<<<<

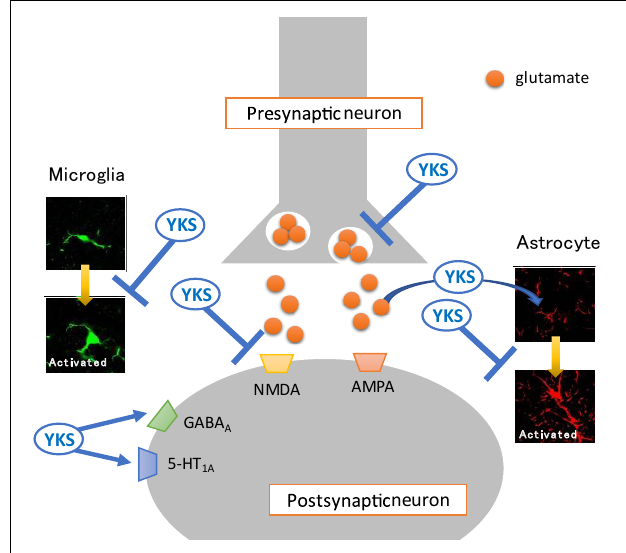
FIGURE 1 | Mechanisms of action of Yokukansan for neuropathic pain. Several different mechanisms of action may act on neurotransmission in the spinal dorsal horn. (1) Attenuation of excessive glutamate release from presynaptic neurons. (2) Promotion of the uptake of glutamate into astrocytes. (3) Antagonistic effect on the glutamate receptor, N -methyl- D -aspartate (NMDA) receptor. (4) Agonistic effect on the GABA A receptor. (5) Inhibition of the activation of glia cells (microglia and astrocyte). (6) Agonistic effect on the serotonin 5-HT 1A receptor. YKS, Yokukansan; AMPA, α -amino-3-hydroxy-5-methyl-4-isoxazolepropionic acid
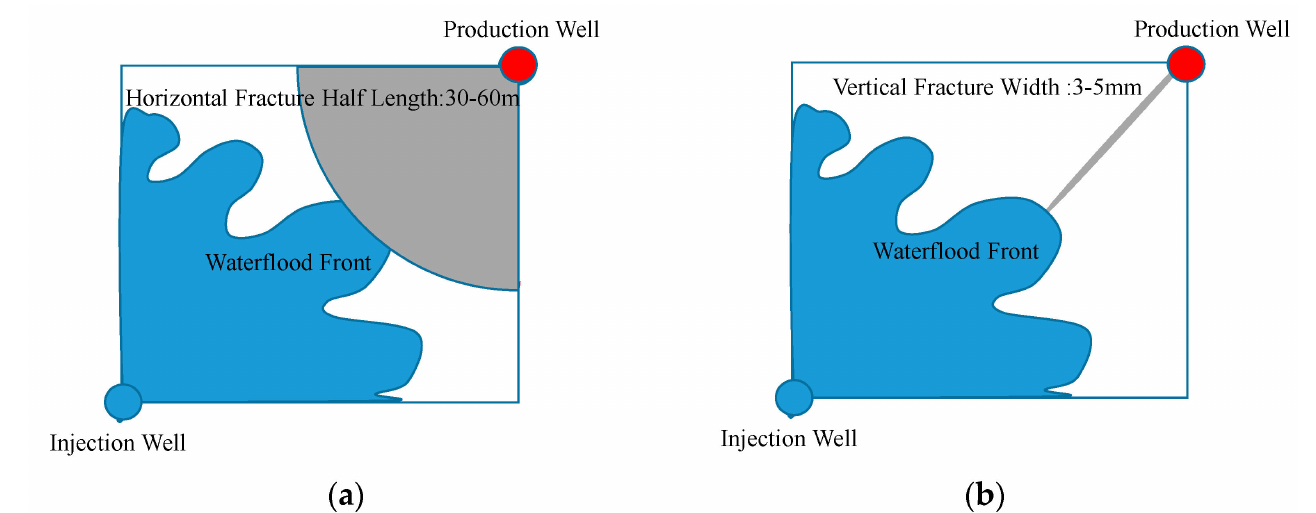
Figure 3. Comparison of water channeling characteristics of horizontal fractures ( a ) and vertical fractures ( b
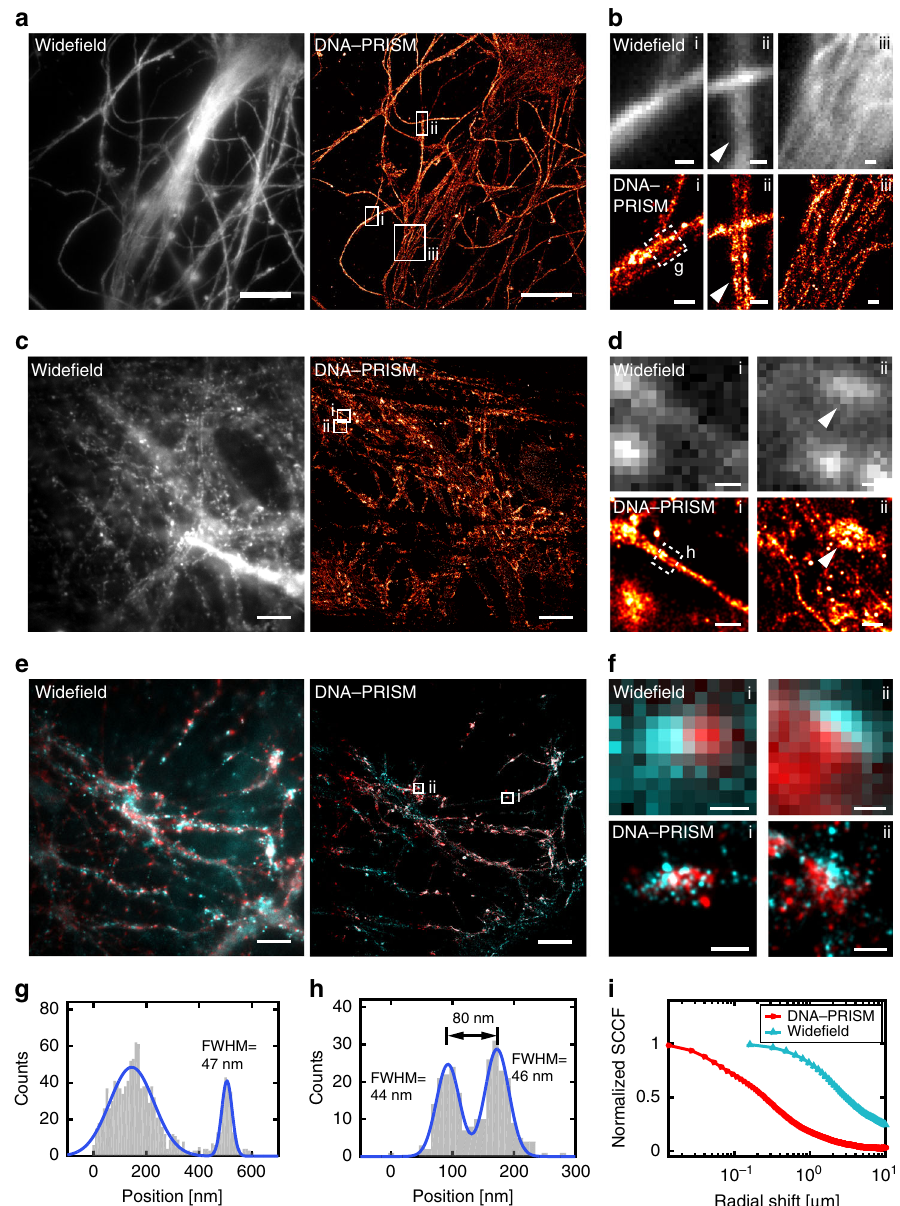
Fig. 6 Super-resolution DNA-PRISM imaging of primary neuronal cultures. a Wide fi eld and DNA-PRISM images of neuronal microtubules stained using the DNA-conjugated anti-Tuj-1 antibody. b Zoom-in view of the boxed areas in ( a ) show resolution enhancement of DNA-PRISM images compared with wide fi eld images. The arrowhead indicates distinct microtubule bundles that are not resolved in the wide fi eld image. c Wide fi eld and DNA-PRISM images of fi lamentous actin stained using DNA-conjugated phalloidin. d Zoom-in views of the boxed areas in c show two actin fi laments (left) and the synaptic actin punctae with sub-synaptic structures (right, arrowhead) that are not resolved in wide fi eld images. e Wide fi eld and DNA-PRISM images of pre- synaptic marker synapsin-I (red) and post-synaptic marker PSD-95 (cyan) of the same fi eld of view. f Zoom-in view of single synapses indicated by boxes in e . g Cross-sectional pro fi le of the boxed region in ( b ) shows a microtubule bundle next to a possible single microtubule with FWHM = 47 nm. h Cross- sectional pro fi le of the boxed region in d shows two actin fi laments or small fi lament bundles that are 80 nm apart. i The average size of synapses de fi ned by synapsin-I and PSD-95 is quanti fi ed using the normalized radial cross-correlation function. The decay at the smaller radial shift of the DNA-PRISM curve (red) indicates the smaller synapse size in the DNA-PRISM image due to the improved spatial resolution. Scale bar: a , c , e 10 μ m; b , d , f 0.5 μ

>>>>

--- Required action ---
Your task is to restate word for word the lines from the line holding "Figure 3. Comparison" through the final line of the listing, both included, but none of the pictures.

--- Solved exercise ---
Figure 3. Comparison of water channeling characteristics of horizontal fractures ( a ) and vertical fractures ( b
Fig. 6 Super-resolution DNA-PRISM imaging of primary neuronal cultures. a Wide fi eld and DNA-PRISM images of neuronal microtubules stained using the DNA-conjugated anti-Tuj-1 antibody. b Zoom-in view of the boxed areas in ( a ) show resolution enhancement of DNA-PRISM images compared with wide fi eld images. The arrowhead indicates distinct microtubule bundles that are not resolved in the wide fi eld image. c Wide fi eld and DNA-PRISM images of fi lamentous actin stained using DNA-conjugated phalloidin. d Zoom-in views of the boxed areas in c show two actin fi laments (left) and the synaptic actin punctae with sub-synaptic structures (right, arrowhead) that are not resolved in wide fi eld images. e Wide fi eld and DNA-PRISM images of pre- synaptic marker synapsin-I (red) and post-synaptic marker PSD-95 (cyan) of the same fi eld of view. f Zoom-in view of single synapses indicated by boxes in e . g Cross-sectional pro fi le of the boxed region in ( b ) shows a microtubule bundle next to a possible single microtubule with FWHM = 47 nm. h Cross- sectional pro fi le of the boxed region in d shows two actin fi laments or small fi lament bundles that are 80 nm apart. i The average size of synapses de fi ned by synapsin-I and PSD-95 is quanti fi ed using the normalized radial cross-correlation function. The decay at the smaller radial shift of the DNA-PRISM curve (red) indicates the smaller synapse size in the DNA-PRISM image due to the improved spatial resolution. Scale bar: a , c , e 10 μ m; b , d , f 0.5 μ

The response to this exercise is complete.